• [Data records]
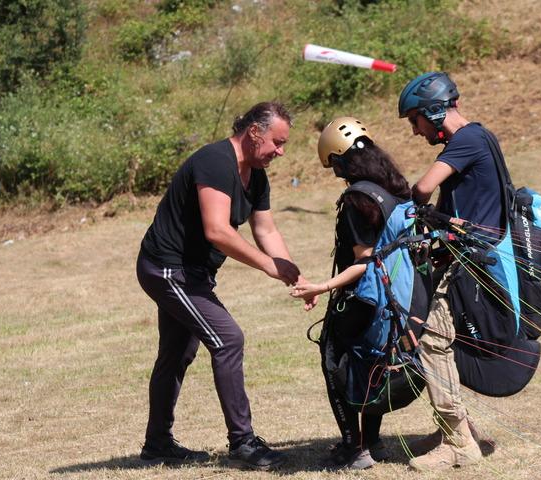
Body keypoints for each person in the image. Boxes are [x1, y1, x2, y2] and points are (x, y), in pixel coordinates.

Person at [136, 101, 314, 470]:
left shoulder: (256, 174)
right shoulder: (215, 162)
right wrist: (267, 265)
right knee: (227, 339)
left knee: (177, 353)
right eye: (277, 143)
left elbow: (265, 229)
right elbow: (217, 231)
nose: (280, 152)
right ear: (254, 132)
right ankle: (243, 443)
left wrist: (294, 275)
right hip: (169, 269)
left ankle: (157, 445)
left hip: (192, 273)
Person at [290, 117, 413, 470]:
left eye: (334, 165)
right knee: (372, 363)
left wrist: (323, 286)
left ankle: (352, 448)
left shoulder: (358, 198)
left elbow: (366, 260)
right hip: (396, 297)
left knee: (333, 360)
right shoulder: (393, 189)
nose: (335, 173)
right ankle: (371, 441)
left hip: (363, 296)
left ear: (343, 160)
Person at [398, 71, 502, 470]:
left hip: (470, 262)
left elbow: (422, 189)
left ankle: (459, 443)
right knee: (441, 341)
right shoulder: (481, 137)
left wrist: (421, 208)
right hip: (465, 256)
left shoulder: (466, 141)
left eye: (415, 121)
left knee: (433, 342)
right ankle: (455, 430)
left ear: (434, 111)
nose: (414, 131)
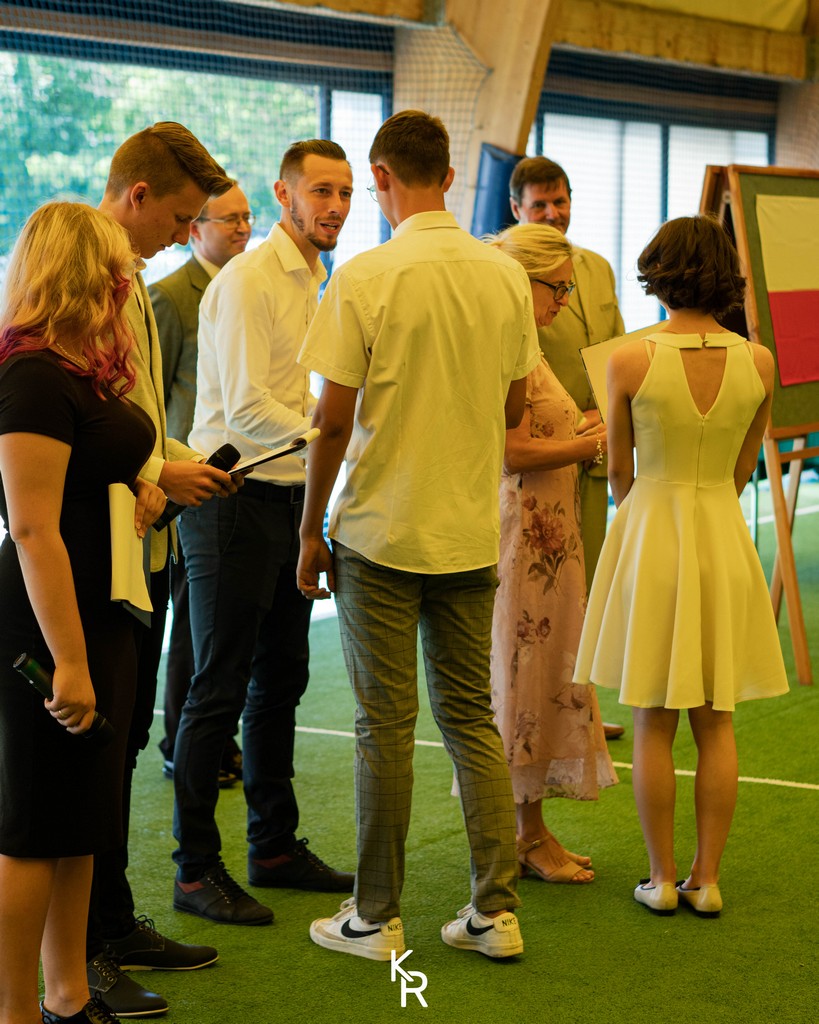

• [Aim of the task]
Which lines of the records above contain the word "shoulder"? Copy each of them.

• [Task output]
left shoulder: (256, 174)
right shoulder: (215, 162)
left shoulder: (358, 198)
right shoulder: (393, 189)
right shoulder: (481, 137)
left shoulder: (466, 141)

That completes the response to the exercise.